Now, 28 of Top Glove’s 41 factories in Malaysia are shuttered while the company copes with the largest COVID-19 cluster the country has seen since the pandemic began.
A Top Glove production line supervisor from Bangladesh told VOA that he and his 29 roommates were never tested before the entire bloc was put on lockdown on November 17.
Videos he shared show a bare room packed tightly with bunk beds, their flimsy frames draped thick with laundry.
The 30 men share two bathrooms among them, although water often runs short during peak hours. There’s no air conditioning, and the fans do a poor job of keeping them cool on sweltering nights.
“We were very worried since the pandemic started about getting infected, but this is where we have to live,” the young man said, speaking on condition of anonymity for fear of reprisal.

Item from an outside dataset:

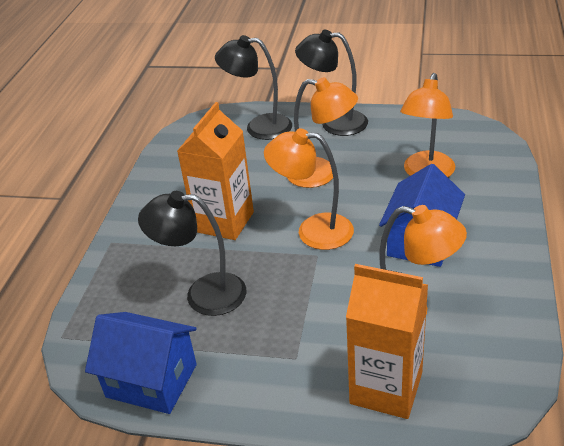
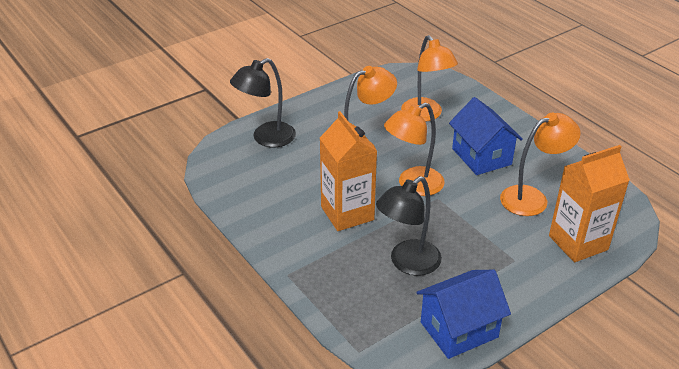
camera: 50 degrees left, 0 degrees up
(334, 122) = (317, 110): black lamp -> none

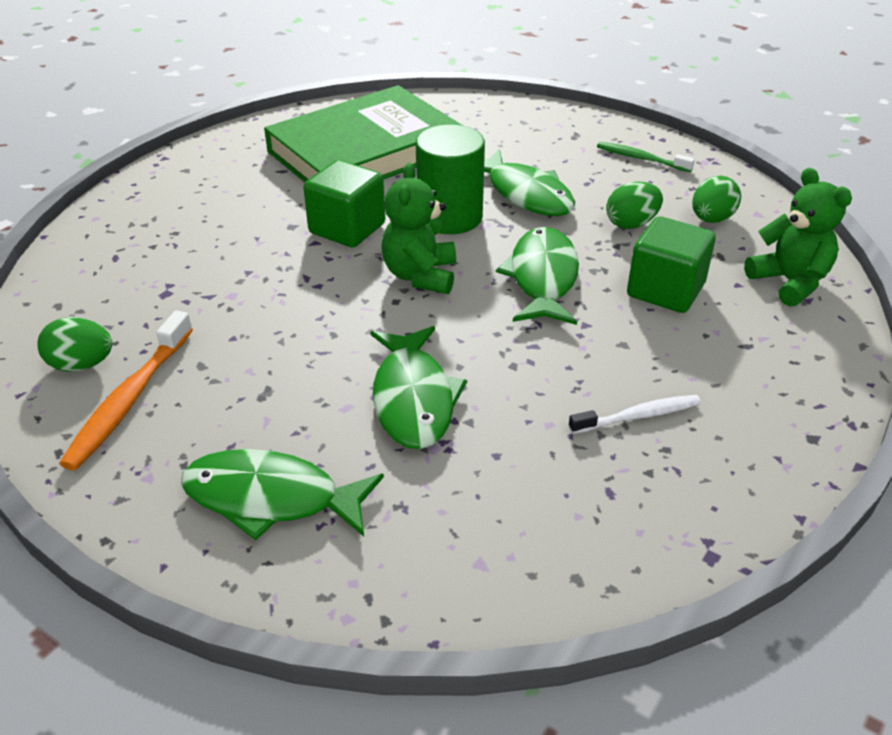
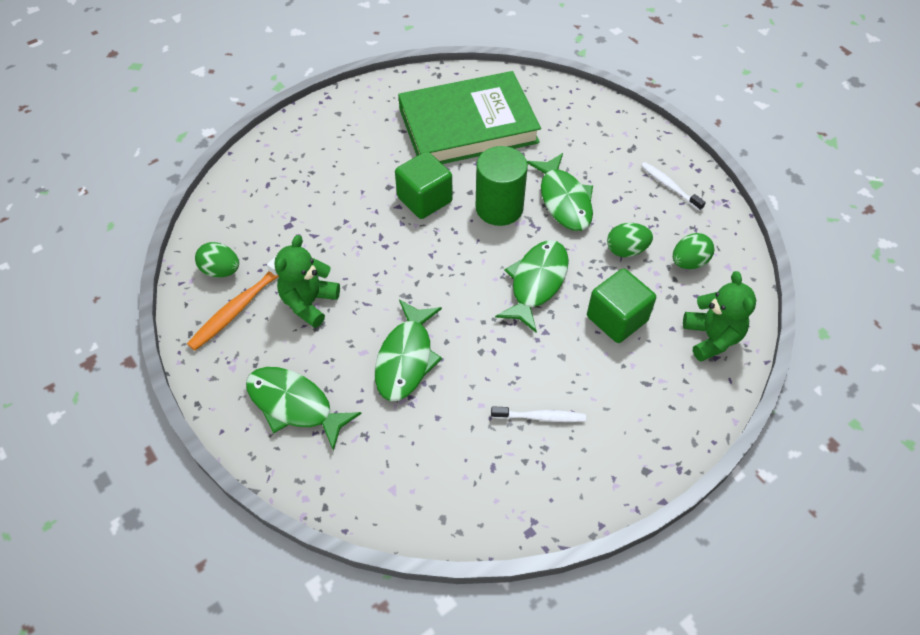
camera: 20 degrees right, 15 degrees up
(420, 276) = (455, 257): green teddy bear -> green teddy bear (309, 303)
(641, 159) = (670, 186): green toothbrush -> white toothbrush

“We’ve been very worried about living in one room with 30 people because if one person gets it they can bring it back. We’re worried, but we have no choice,” he said.
Eleven of his roommates have since tested positive for COVID-19 and been sent to the hospital or put into quarantine.
“If they [Top Glove] had taken the right steps, maybe this situation would not have happened,” he said. “The company did not take care of us and protect us from COVID-19 the way it needed to.”
Suing for time
In a recent statement, Top Glove said its efforts to upgrade the dorms were continuing and would be complete by the end of the year.
Maliamauv said the same conditions, and worse, still exist far and wide, and that the Human Resource Ministry’s enforcement efforts could not afford to end with Top Glove.
“There are hundreds of employers who are not in the news that are still providing sub-standard housing, so it has to be continued,” he said. “Whether the minister lasts in the position and whether he has the stamina to do it, whether the employers lobby strong enough [for delays], that all depends. But as of now I am a little bit optimistic that some changes will occur.”
Employers are indeed asking for more time.
“Many of them are actually depending on the government’s assistance to remain in business, and if at the same time they also have to actually face penalties that are imposed by authorities, then of course it’s going to be very hard for them to survive,” said Shamsuddin Bardan, executive director of the Malaysian Employers Federation.
The Federation of Malaysian Manufacturers and the Small and Medium Enterprises Association of Malaysia have also urged the government not to impose stiff fines while the pandemic continues to batter the economy.
While soaring global demand for protective gear has blessed Top Glove and other local rubber glove makers with record profits this year, many companies are suffering.
If authorities do press ahead with fines now, Shamsuddin said, “then I would say it’s just like trying to kill them faster.”